In my belief it would have been impossible for 2 decades of Continuing Medical Education to miss over half a century of data about unexpected deaths following vaccination.
And then I read this:
https://www.ncbi.nlm.nih.gov/pmc/articles/PMC8255173/
This landmark research paper was not a part of any medical college approved "learning activity". This article actually came across my eyes courtesy of Citizenfreepress.com, a mostly social and political news aggregator. Had the knowledge within this paper been applied 20 years ago, while I was still in medical school, or 50 years ago when the problem with vaccines and sudden infant deaths first became widely known around the world, how many infant lives could have been saved?
Had North America done what Japan had done in 1975, how many parents would have been spared the grief of finding their infant dead in the week following vaccination?
The social contract has been broken. My expertise is no longer there to save lives in the Emergency Department thanks to suspension of my license by the BC and Alberta Colleges. Perhaps the consequences of one less ER doctor may reach those who have perpetrated over half a century of harm. But many innocents have suffered and will suffer as well. Deaths in the waiting room, long ER wait times, and ER closures… these have all happened in the province of Alberta where I used to work. The unnecessary loss of life can only be stopped with truth, please share.
[1] Neil Z. Miller.
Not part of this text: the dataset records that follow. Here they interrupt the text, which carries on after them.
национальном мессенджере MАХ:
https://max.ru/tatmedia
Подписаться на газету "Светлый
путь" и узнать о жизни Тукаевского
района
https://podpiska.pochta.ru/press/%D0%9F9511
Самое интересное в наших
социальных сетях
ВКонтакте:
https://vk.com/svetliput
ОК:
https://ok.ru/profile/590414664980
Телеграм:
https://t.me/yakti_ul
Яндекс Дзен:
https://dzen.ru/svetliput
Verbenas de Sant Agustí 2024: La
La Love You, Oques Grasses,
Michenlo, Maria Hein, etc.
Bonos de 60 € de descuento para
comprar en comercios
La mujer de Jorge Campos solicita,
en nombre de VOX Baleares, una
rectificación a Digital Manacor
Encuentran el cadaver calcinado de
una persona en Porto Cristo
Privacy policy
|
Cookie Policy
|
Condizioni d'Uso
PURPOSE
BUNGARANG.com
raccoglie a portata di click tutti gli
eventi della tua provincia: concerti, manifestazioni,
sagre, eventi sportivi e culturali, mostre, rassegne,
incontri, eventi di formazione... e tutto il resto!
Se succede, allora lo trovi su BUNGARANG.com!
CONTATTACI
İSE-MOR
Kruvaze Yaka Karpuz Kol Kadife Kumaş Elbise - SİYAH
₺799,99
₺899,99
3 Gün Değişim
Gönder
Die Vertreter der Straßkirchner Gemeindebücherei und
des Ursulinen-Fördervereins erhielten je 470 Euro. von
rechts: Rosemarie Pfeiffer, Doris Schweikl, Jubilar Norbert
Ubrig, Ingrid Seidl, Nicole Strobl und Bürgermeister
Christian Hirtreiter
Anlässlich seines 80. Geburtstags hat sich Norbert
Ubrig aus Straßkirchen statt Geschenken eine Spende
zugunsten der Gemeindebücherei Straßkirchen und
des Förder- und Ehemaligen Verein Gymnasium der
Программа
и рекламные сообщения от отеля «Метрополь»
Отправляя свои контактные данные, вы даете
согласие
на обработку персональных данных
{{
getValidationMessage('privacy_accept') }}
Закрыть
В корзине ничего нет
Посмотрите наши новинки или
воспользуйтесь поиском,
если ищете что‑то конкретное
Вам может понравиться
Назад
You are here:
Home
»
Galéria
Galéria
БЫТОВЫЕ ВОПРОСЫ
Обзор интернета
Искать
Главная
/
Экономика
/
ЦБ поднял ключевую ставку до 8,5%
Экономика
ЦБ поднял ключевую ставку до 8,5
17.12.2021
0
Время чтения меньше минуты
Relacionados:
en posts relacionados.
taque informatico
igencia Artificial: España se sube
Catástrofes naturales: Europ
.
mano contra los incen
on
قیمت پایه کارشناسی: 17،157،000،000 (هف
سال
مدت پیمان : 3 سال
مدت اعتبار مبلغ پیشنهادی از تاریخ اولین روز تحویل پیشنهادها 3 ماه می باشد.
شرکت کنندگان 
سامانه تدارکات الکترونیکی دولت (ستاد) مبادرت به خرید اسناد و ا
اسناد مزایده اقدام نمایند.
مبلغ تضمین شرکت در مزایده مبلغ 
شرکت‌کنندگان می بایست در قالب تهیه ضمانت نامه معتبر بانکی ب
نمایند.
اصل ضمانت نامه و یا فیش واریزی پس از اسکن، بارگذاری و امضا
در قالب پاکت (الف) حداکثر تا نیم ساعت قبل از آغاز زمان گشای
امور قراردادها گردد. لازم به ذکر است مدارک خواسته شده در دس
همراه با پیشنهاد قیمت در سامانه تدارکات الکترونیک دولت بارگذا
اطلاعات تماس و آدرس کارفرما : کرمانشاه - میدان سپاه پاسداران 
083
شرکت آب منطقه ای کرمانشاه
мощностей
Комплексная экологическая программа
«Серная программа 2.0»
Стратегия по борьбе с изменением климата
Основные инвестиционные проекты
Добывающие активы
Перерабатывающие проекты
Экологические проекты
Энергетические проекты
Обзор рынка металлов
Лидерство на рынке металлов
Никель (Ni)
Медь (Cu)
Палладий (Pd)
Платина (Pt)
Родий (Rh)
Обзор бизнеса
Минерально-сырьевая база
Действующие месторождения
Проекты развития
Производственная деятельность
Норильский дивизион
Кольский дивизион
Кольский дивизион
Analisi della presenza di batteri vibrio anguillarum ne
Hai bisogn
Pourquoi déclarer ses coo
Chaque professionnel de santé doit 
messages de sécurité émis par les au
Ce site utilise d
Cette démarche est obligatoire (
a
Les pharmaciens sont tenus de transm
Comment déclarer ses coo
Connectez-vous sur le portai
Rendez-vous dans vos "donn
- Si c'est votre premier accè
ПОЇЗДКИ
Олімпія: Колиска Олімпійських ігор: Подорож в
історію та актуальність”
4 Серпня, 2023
Vaccines and sudden infant death: An analysis of the VAERS database 1990–2019 and review of the medical literature. Toxicol Rep. 2021; 8: 1324–1335.
Dr Daniel Nagase you are a hero. Justice will be served. The ignorant politically correct powers exerting this persecution over you will be severely judged. You will be recorded in history as an Aristotle, Galileo, and Semmelweis. Your attackers will go down in history worse than Hitler. Trudeau makes Hitler look like an altar boy.
James A Thorp MD
Dear Dr. Nagase: Thank you so much for your contributions to truth in era where it seems in short supply. I have watched many of your courageous speeches online and I am all admiration. Just as an aside, I am a parent of an adult son with Asperger’s (he regressed after his MMR booster at 18 months). Over the decades, I have attended many workshops on autism. I remember one talk years ago given by an OT from the US. She said that because of the trend of putting babies to sleep on their backs (and not on their tummies and doing push ups as had been traditional for eons), it changed the babies development for their lifetime. She said the result was the (then) recent phenomena of many school children having abnormal pencil grips. They could now only hold a pencil in a fist grip. Amazing how medicine gets a notion and screws things up in their hubris.